The Not-So-Amazing Spider-Man 2
The reasons why we never got The Amazing Spider-Man 3 are many, but perhaps the primary factor, as it always seems to be in Hollywood, was money.
Arriving five years after the end of the Tobey Maguire/Sam Raimi era of Spider-Man movies, which was capped by 2007’s critically divisive Spider-Man 3 earning a healthy $895 million worldwide, 2012’s The Amazing Spider-Man introduced Garfield as Peter Parker, retold the origin story yet again and managed to haul in a very respectable $758 million at the box office–not as much as the Maguire movies, but still profitable and seen as a win considering it was a full-fledged reboot of the franchise.
The Amazing Spider-Man 2 was supposed to build on that, with Garfield established in the role and a slate of new villains designed to begin building out what Sony Pictures (then, as now, the rights-holders to Spider-Man and associated characters) hoped would become a Spider-Man Cinematic Universe–even if it was based around one superhero (Spidey) and a whole slew of supervillains.

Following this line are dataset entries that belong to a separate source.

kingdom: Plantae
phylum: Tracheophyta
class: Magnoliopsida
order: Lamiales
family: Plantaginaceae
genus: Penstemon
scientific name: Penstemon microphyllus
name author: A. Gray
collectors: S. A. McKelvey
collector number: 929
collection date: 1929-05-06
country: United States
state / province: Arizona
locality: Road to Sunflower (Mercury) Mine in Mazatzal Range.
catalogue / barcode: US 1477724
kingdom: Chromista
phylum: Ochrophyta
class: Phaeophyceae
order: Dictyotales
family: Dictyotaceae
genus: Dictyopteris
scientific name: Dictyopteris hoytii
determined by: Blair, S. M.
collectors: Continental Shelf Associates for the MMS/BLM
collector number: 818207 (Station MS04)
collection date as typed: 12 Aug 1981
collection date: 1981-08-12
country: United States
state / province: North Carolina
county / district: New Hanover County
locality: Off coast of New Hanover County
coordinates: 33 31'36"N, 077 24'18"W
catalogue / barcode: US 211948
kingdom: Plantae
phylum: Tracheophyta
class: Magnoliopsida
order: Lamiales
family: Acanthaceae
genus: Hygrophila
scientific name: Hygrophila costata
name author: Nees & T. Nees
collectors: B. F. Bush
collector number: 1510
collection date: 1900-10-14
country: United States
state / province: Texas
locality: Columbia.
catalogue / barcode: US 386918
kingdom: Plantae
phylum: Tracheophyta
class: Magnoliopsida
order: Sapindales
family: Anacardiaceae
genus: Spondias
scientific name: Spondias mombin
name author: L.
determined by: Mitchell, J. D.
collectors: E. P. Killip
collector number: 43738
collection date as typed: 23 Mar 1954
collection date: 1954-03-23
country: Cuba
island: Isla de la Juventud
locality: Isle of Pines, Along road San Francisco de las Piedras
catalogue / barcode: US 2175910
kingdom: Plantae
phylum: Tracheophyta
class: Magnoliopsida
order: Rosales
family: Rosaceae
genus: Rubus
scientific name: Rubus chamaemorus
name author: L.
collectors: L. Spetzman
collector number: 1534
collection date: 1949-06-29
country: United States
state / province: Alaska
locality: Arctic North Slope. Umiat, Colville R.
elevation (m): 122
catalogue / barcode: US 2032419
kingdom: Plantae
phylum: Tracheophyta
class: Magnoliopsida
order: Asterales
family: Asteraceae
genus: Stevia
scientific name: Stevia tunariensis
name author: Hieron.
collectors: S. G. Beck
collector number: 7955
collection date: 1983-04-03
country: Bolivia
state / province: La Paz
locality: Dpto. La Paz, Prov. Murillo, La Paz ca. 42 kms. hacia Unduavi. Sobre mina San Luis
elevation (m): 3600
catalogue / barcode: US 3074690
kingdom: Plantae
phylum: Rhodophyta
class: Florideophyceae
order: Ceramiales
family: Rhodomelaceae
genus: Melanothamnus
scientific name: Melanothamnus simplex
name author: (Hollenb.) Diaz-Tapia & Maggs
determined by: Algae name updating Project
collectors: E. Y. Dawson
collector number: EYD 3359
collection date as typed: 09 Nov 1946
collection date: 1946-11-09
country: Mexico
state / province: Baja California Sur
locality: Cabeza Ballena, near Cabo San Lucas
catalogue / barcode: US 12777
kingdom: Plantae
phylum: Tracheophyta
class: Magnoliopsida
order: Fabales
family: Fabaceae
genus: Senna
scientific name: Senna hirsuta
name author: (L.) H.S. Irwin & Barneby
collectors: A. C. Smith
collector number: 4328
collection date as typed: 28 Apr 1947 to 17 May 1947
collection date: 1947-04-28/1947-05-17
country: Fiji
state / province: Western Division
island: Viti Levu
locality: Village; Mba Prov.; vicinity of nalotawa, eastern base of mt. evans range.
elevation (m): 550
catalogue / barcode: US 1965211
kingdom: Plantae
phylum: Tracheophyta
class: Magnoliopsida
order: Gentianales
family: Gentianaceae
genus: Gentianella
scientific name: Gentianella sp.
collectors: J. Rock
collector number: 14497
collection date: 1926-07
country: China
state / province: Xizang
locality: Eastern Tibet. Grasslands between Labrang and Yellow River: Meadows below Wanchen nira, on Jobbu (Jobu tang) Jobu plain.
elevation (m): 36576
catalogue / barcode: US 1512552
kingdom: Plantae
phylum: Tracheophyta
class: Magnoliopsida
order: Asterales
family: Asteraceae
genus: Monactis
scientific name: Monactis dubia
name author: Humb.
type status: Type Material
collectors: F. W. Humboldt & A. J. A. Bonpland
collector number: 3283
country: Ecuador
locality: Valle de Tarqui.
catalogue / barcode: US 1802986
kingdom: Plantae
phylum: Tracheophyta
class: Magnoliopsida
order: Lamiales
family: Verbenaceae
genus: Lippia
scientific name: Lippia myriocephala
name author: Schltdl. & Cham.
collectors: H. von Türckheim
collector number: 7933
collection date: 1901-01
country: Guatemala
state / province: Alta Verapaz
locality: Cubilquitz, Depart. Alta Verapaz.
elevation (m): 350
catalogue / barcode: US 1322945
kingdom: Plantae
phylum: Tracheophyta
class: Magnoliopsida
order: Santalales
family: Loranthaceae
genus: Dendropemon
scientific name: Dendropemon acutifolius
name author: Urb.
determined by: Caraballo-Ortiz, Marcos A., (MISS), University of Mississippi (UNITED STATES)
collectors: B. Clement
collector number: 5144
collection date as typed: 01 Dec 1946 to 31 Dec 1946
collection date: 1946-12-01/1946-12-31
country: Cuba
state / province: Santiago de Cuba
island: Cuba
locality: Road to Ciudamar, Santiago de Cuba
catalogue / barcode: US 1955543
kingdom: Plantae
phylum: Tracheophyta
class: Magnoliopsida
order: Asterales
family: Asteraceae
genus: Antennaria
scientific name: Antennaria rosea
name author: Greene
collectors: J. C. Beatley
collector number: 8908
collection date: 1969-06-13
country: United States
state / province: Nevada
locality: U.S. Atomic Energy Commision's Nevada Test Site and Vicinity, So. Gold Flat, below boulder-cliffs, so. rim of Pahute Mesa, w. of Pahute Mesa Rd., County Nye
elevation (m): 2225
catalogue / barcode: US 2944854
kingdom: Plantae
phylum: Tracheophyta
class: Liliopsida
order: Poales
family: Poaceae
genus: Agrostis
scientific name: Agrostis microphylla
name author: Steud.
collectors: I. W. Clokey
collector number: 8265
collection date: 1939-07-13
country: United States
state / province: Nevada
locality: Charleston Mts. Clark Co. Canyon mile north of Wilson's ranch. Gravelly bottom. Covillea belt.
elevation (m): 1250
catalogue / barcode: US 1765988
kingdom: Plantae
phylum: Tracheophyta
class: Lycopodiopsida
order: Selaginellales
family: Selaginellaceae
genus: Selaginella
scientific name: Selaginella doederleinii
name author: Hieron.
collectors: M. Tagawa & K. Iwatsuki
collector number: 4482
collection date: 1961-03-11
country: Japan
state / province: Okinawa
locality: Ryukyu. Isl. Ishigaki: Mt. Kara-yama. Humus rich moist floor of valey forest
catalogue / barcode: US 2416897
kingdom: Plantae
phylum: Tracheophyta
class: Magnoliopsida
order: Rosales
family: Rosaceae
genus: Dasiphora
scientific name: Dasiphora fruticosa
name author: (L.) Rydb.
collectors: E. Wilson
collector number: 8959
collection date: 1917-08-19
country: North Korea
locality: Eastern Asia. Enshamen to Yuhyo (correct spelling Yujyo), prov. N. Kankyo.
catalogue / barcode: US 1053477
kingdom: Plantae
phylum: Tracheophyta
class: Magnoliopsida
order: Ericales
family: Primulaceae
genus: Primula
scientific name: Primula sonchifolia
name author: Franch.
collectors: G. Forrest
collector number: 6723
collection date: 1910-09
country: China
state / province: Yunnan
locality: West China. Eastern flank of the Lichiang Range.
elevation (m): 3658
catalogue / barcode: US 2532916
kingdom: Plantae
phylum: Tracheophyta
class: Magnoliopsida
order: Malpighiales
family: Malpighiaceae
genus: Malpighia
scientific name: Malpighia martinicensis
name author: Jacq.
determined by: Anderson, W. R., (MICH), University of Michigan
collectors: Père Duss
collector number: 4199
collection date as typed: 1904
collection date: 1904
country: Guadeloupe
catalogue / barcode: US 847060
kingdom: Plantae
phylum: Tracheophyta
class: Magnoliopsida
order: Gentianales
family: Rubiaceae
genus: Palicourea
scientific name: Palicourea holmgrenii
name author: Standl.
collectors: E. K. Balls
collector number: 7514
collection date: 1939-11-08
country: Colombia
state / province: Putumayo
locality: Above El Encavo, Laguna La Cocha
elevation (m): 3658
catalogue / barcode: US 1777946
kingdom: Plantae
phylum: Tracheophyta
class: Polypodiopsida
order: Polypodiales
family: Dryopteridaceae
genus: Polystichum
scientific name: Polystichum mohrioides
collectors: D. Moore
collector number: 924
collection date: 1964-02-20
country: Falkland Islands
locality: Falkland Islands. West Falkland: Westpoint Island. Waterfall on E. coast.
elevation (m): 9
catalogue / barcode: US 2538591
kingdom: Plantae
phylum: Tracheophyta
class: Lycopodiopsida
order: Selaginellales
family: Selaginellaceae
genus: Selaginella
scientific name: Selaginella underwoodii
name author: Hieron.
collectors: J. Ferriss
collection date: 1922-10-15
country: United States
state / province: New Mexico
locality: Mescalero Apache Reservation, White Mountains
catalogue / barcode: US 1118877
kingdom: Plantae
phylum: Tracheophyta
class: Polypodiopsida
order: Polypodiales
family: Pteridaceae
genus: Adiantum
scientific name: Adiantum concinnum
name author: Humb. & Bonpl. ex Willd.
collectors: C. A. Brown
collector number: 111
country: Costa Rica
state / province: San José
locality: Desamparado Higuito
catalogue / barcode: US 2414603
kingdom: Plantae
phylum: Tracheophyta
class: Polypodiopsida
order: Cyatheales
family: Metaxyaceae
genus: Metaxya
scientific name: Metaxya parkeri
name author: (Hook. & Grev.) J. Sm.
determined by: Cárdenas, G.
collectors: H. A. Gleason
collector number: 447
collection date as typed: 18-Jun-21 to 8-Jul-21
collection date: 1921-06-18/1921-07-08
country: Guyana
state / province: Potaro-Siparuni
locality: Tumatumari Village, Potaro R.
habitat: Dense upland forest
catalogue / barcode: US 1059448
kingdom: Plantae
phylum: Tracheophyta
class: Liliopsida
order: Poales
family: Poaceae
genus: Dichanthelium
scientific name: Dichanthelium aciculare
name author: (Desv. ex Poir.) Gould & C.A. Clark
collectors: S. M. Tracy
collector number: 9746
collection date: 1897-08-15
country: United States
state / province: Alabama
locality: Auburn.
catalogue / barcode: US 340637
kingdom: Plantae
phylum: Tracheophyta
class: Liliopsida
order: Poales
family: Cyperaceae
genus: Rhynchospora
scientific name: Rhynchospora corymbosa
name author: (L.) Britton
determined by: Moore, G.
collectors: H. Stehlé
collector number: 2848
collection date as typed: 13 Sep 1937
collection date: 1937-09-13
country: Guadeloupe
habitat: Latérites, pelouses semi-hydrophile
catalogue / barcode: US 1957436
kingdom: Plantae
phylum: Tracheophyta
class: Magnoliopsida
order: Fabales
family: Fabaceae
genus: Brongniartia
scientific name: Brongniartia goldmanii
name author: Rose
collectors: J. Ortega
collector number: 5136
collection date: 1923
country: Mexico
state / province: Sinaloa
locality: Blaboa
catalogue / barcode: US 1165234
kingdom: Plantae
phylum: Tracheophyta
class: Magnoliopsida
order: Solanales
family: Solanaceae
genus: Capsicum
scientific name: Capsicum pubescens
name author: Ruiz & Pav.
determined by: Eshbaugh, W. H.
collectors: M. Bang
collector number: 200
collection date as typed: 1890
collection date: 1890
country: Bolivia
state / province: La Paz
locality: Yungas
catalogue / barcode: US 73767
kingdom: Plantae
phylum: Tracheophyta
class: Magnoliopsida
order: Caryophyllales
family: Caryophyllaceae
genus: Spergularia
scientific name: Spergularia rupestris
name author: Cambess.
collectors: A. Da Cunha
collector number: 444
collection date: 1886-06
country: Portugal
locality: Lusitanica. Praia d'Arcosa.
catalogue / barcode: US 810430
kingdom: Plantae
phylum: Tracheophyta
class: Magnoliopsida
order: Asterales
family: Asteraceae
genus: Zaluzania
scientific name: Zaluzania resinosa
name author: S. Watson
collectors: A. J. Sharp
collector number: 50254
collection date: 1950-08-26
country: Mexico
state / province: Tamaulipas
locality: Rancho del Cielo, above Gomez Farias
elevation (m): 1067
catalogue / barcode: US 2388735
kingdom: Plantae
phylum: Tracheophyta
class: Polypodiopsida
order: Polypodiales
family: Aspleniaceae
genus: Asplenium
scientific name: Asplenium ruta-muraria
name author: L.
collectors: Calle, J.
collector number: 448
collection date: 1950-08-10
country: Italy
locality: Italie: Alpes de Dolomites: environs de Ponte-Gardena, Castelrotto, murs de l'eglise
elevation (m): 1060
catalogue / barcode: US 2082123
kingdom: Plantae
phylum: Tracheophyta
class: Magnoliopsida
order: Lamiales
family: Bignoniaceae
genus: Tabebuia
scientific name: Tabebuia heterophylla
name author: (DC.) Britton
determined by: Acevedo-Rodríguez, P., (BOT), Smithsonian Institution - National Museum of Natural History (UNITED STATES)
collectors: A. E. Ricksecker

But The Amazing Spider-Man 2 fell prey to the greedy kind of Hollywood thinking that prefers shared universes to spring up instantly instead of letting them slowly take root and grow. It’s why The Amazing Spider-Man 2 is overstuffed with villains (Electro, New Goblin, Rhino), tangled up in plotlines, and how it could still find room to jam one of the most iconic moments in comic book history (the death of Gwen Stacy, played here by Emma Stone) into one film. It also deliberately introduced characters and story beats only to leave them dangling as sequel bait. The movie was subsequently dismissed as a mess by most critics and even some audience members. It earned both the series’ lowest Rotten Tomatoes score (52 percent) and its smallest box office ($709 million).
Now, let’s be clear: $709 million isn’t chump change, and the film still turned a profit. But it barely crossed $200 million in North America–a big, red, flashing warning sign for a movie and franchise of this size. Plus the overall box office of the series was headed in the wrong direction. Spider-Man was in trouble. Before this turn of events, the studio assumed success was already in the bag, and Sony had announced The Amazing Spider-Man 3 would release on June 10, 2016, and The Amazing Spider-Man 4 would follow on May 4, 2018.
What Was The Amazing Spider-Man 3 and The Sinister Six Supposed to Be?
At the end of The Amazing Spider-Man 2, a depressed Peter Parker, despondent over the death of Gwen Stacy at the hands of Harry Osborn/New Goblin (Dane DeHaan), quits being Spider-Man. Meanwhile, ensconced in prison, Harry puts plans in motion to start a new team of villains, beginning with Russian gangster Aleksei Sytsevich (Paul Giamatti).